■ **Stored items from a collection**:
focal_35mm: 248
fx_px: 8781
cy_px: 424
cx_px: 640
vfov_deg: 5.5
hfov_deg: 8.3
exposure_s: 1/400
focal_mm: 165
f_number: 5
---
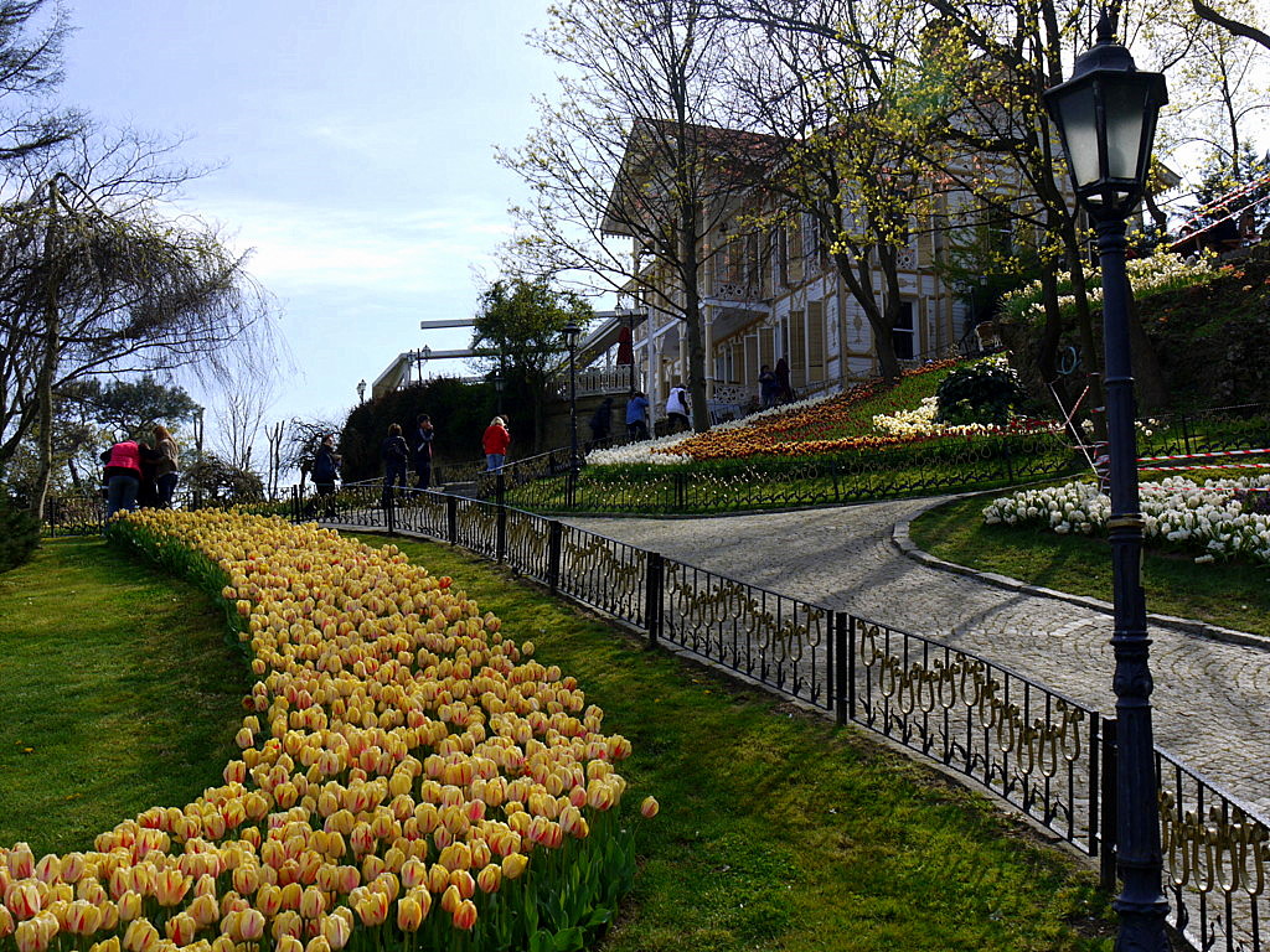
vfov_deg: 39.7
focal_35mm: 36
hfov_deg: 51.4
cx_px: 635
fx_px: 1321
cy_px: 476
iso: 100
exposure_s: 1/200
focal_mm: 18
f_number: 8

■ **WORK INSTRUCTION**: Copy out only the lines of the records above from the one with "focal_35mm: 248" through the one with "f_number: 5", exactly as they stand, both included.

■ **RESPONSE BOX**:
focal_35mm: 248
fx_px: 8781
cy_px: 424
cx_px: 640
vfov_deg: 5.5
hfov_deg: 8.3
exposure_s: 1/400
focal_mm: 165
f_number: 5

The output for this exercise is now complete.